7. The burden of proving the failure of defendants to exercise the degree of skill, care, and diligence required by the rule of law stated rested upon the plaintiff. The conclusion reached is that, on the evidence here presented, a verdict for the plaintiff could not stand, and the defendants were entitled to a directed verdict.

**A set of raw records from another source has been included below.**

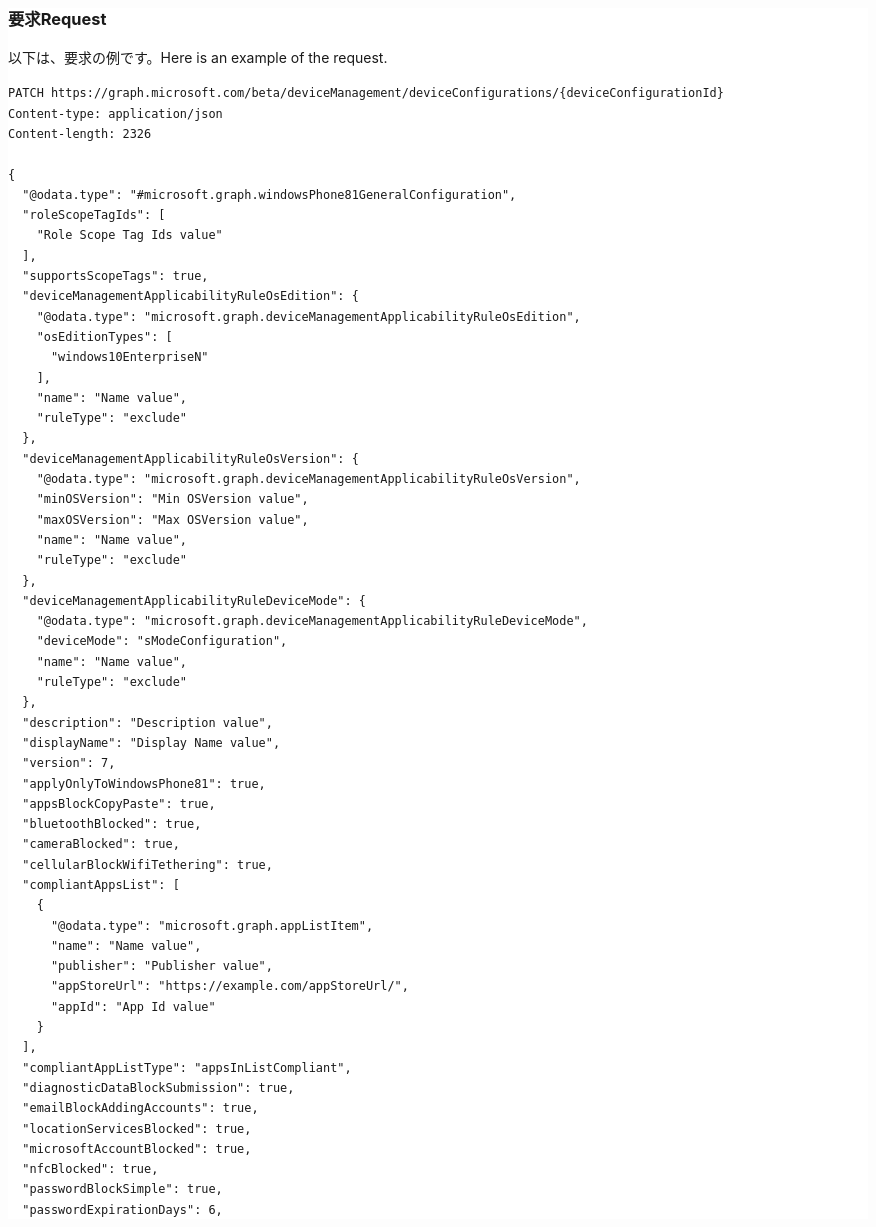 ### <a name="request"></a><span data-ttu-id="c8a7c-277">要求</span><span class="sxs-lookup"><span data-stu-id="c8a7c-277">Request</span></span>
<span data-ttu-id="c8a7c-278">以下は、要求の例です。</span><span class="sxs-lookup"><span data-stu-id="c8a7c-278">Here is an example of the request.</span></span>
``` http
PATCH https://graph.microsoft.com/beta/deviceManagement/deviceConfigurations/{deviceConfigurationId}
Content-type: application/json
Content-length: 2326

{
  "@odata.type": "#microsoft.graph.windowsPhone81GeneralConfiguration",
  "roleScopeTagIds": [
    "Role Scope Tag Ids value"
  ],
  "supportsScopeTags": true,
  "deviceManagementApplicabilityRuleOsEdition": {
    "@odata.type": "microsoft.graph.deviceManagementApplicabilityRuleOsEdition",
    "osEditionTypes": [
      "windows10EnterpriseN"
    ],
    "name": "Name value",
    "ruleType": "exclude"
  },
  "deviceManagementApplicabilityRuleOsVersion": {
    "@odata.type": "microsoft.graph.deviceManagementApplicabilityRuleOsVersion",
    "minOSVersion": "Min OSVersion value",
    "maxOSVersion": "Max OSVersion value",
    "name": "Name value",
    "ruleType": "exclude"
  },
  "deviceManagementApplicabilityRuleDeviceMode": {
    "@odata.type": "microsoft.graph.deviceManagementApplicabilityRuleDeviceMode",
    "deviceMode": "sModeConfiguration",
    "name": "Name value",
    "ruleType": "exclude"
  },
  "description": "Description value",
  "displayName": "Display Name value",
  "version": 7,
  "applyOnlyToWindowsPhone81": true,
  "appsBlockCopyPaste": true,
  "bluetoothBlocked": true,
  "cameraBlocked": true,
  "cellularBlockWifiTethering": true,
  "compliantAppsList": [
    {
      "@odata.type": "microsoft.graph.appListItem",
      "name": "Name value",
      "publisher": "Publisher value",
      "appStoreUrl": "https://example.com/appStoreUrl/",
      "appId": "App Id value"
    }
  ],
  "compliantAppListType": "appsInListCompliant",
  "diagnosticDataBlockSubmission": true,
  "emailBlockAddingAccounts": true,
  "locationServicesBlocked": true,
  "microsoftAccountBlocked": true,
  "nfcBlocked": true,
  "passwordBlockSimple": true,
  "passwordExpirationDays": 6,
```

8. There remains for consideration the question of whether the court erred in a number of rulings on evidence. There are 22 of these rulings assigned separately as error, numbered 4 to 25, inclusive, in plaintiff's brief. We cannot undertake to discuss each separately. Eight of these assigned errors are discussed in plaintiff's brief, preceded by a general statement as to some of the reasons stated by the court for its rulings. The eight rulings argued in plaintiff's brief have been considered with some care. They are rulings on objections to questions asked Dr. Dakin and to rulings striking out answers given by him in a few instances. Some of the questions to which objection was sustained are substantially covered by testimony of this witness received without objection. The witness testified, without objection, in effect, that, assuming there was an excessive flow or escape of bile after the operation of January 6, 1933, he was of the opinion there was an opening at some place in the biliary passages or bile apparatus. The biliary passages are the cystic duct, the common duct, and the two hepatic ducts. Plaintiff's counsel then sought to have the witness specifically ascribe this flow of bile to an opening in the common bile duct. Objections to questions on that point were sustained. The witness had testified, without objection, that an opening caused by a probe being inserted through the wall of the common duct would result in an escape of bile for a time. He was not asked as to the amount that would so escape or as to how long it would be before nature would repair the puncture opening so made. It seems apparent that an expert, asked to base his opinion on the amount of bile escaping, here claimed to be a large amount, could go no further as to its source than to say that in his opinion there was an opening or leak at some place in the biliary passages or bile apparatus. The rulings complained of are found not to constitute reversible error.
Whether the court gave correct reasons for its rulings is not important.
The order appealed from is affirmed.